Com a redução, positiva, do protagonismo terceiro-mundista do ex-presidente Lula (bem configurado em ações do Itamaraty como as de virtual intervenção em Honduras nos episódios do afastamento do presidente Manoel Zelaya pelo Congresso e da eleição democrática do sucessor, e as de sucessivos passos de apoio ao programa nuclear do Irã), apesar dessa redução a política externa do governo Dilma Rousseff mantém muito da retórica esquerdista, do velho anti-imperialismo, predominante na fase anterior. Presente agora no respaldo que concretamente tem dado ao regime sanguinário de Bashar Assad na Síria e à ditadura cubana dos irmãos Castro. Retórica temperada pela troca da ênfase assistencialista às nações mais pobres da África (em busca de afirmação internacional da liderança de Lula) por maior atenção às relações econômicas estatais e de empresas brasileiras com governos e mercados de países africanos e da América do Sul, com pro-jetos de crescimento.

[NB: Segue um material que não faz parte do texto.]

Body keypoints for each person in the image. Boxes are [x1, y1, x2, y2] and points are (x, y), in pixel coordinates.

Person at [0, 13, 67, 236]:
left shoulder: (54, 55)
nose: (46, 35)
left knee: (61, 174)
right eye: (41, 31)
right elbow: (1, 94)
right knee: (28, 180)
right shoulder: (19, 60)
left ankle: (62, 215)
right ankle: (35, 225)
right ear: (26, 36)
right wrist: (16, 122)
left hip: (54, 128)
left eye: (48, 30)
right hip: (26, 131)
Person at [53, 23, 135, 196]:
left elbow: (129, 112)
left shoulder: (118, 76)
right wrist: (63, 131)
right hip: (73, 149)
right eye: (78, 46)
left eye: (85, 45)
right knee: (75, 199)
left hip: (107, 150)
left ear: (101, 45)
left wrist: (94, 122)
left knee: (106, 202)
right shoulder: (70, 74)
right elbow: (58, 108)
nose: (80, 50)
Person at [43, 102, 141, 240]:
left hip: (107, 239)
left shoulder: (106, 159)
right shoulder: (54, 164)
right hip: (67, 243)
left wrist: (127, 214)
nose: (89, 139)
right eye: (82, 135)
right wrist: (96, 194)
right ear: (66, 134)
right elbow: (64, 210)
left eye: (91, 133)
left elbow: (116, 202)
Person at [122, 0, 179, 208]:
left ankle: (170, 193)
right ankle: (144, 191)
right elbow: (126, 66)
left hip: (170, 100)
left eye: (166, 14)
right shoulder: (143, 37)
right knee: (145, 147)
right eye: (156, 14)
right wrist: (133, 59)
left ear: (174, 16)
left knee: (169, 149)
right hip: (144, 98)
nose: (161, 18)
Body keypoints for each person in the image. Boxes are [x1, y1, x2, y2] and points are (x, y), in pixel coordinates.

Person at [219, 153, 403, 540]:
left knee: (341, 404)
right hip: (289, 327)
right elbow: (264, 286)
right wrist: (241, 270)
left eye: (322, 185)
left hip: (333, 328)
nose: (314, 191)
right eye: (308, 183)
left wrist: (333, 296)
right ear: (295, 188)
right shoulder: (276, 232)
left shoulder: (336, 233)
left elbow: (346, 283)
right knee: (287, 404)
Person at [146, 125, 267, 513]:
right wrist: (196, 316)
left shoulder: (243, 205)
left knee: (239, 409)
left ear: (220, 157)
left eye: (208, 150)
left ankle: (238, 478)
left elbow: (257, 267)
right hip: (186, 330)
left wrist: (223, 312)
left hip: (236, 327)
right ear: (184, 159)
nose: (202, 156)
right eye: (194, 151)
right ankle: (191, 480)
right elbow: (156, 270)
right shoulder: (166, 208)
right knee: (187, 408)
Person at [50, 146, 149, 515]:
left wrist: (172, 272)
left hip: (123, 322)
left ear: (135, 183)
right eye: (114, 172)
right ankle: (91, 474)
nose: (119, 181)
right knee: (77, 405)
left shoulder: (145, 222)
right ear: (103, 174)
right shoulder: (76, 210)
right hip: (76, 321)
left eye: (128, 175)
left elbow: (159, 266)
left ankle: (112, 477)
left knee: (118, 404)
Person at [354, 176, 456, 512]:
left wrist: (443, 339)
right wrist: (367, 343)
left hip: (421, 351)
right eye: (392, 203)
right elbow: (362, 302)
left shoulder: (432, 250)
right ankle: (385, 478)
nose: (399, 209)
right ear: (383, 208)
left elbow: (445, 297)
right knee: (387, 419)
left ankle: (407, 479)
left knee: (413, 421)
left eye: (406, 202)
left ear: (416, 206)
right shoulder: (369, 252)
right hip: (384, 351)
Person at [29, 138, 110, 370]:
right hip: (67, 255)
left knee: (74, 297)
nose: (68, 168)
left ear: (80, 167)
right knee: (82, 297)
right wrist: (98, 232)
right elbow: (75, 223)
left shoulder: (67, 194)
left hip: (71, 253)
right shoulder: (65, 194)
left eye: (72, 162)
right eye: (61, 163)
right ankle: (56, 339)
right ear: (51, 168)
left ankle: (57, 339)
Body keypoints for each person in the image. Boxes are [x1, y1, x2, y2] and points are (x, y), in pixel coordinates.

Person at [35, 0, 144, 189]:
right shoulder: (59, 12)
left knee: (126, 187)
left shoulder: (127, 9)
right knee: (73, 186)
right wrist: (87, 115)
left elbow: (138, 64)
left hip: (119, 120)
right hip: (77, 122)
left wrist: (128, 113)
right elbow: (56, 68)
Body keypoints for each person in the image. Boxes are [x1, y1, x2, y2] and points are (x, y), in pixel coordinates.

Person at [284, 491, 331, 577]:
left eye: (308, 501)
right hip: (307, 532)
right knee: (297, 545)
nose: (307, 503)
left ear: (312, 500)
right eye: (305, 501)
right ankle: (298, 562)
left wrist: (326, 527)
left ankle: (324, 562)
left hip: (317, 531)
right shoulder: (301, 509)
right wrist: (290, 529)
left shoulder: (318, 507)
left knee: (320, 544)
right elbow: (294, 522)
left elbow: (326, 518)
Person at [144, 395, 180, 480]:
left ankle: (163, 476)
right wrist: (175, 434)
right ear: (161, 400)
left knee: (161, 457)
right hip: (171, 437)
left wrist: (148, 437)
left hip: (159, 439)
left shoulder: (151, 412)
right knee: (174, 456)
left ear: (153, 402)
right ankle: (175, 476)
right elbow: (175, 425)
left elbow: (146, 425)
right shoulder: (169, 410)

A visita da presidente Dilma aos EUA e o longo encontro que teve com o colega Barack Obama, nesta semana, de um lado refletiram essa troca e de outro indicaram seus limites. A importância das relações comerciais com os americanos ficou bem clara para a presidente – centrada na “luta contra a desindustrialização” – com o aumento de 41% no primeiro trimestre das nossas exportações para eles. Isso com grande peso das manufaturas (máquinas, aparelhos e materiais mecânicos e elétricos, bem como de produtos derivados do petróleo), ao invés das vendas para a China, basicamente de minerais e produtos agrícolas. Quanto aos dividendos objetivos da visita, os expressivos fo-ram a abertura regular do mercado para a cachaça brasileira (a partir de agora com sua própria denominação) e o acerto de parceria em pesquisas de energias limpas (etanol), bem como para cooperação em ciência e tecnologia, inclusive na área de aviação através da Boing e da Embraer (embora sem influência para uma retomada da presença desta em grande concorrência do Departamento de Defesa para compra de aviões militares de pequeno porte). A prática de tal cooperação deverá viabilizar o bom projeto da presidente Dilma do envio de estudantes e pesquisadores brasileiros para cursos de especialização na consagrada universidade Harvard, além de convênio entre o nosso ITA e do MIT, Instituto de Tecnologia de Massachussetts para pesquisas aeroespaciais. Por outro lado, serão abertos mais dois consulados americanos no Brasil, e Barack Obama prometeu empenhar-se para livrar turistas e empresários brasileiros da exigência de vistos para entrada nos EUA.
Quanto aos limites da pauta de temas tratados – a qual foi avaliada como muito modesta pela maioria dos analistas – decorreram certamente em grande medida das divergências entre os dois governos sobre política externa. Divergências que a formação esquerdista e os compromissos partidários de nossa presidente evidenciaram com suas cobranças de suspensão do bloqueio econômico (na verdade parcial) dos EUA a Cuba e críticas às pressões para a queda do regime de Bashar Assad. Já no plano das relações comerciais, sem passar recibo das medidas protecionistas que tem tomado, Dilma fez questão de apontar o “tsunami financeiro” da Europa do euro e sobretudo dos EUA como responsáveis pela queda das exportações industriais do Brasil e mais países emergentes, mais uma vez relativizando ou ignorando o papel da China com sua moeda subvalorizada e os baixíssimos salários lá vigentes. A explicitação de tais divergências e cobranças obviamente explica, além da pauta restrita da visita, a persistência, no governo Obama, da falta de apoio dos EUA ao pleito de um assento do Brasil no Conselho de Segurança da ONU.
“Diplomacia da cachaça” – Conclusão do editorial de ontem do Estado de S. Paulo, com o título acima, sobre a visita: “A presidente Dilma Rousseff voltou a tocar num dos temas prediletos da diplomacia petista, insistindo na participação de Cuba nos eventos diplomáticos do hemisfério, como a Cúpula das Américas, marcada para este fim de semana em Cartagena, na Colômbia. Pelo menos a política nuclear do Irã ficou fora da conversa, segundo a presidente. Talvez tenha faltado tempo. Houve referências à possível participação americana em projetos brasileiros de infraestrutura e na exploração do présal. O tema é importante, mas a conversa parece ter ficado nas generalidades. A visita serviu principalmente, segundo alguns analistas, para mostrar uma evolução nas relações bilaterais, agora menos tensas que no período do presidente Luiz Inácio Lula da Silva. Pode ser, mas essa melhora pouco valerá sem uma agenda econômica mais ambiciosa e muito mais pragmática”.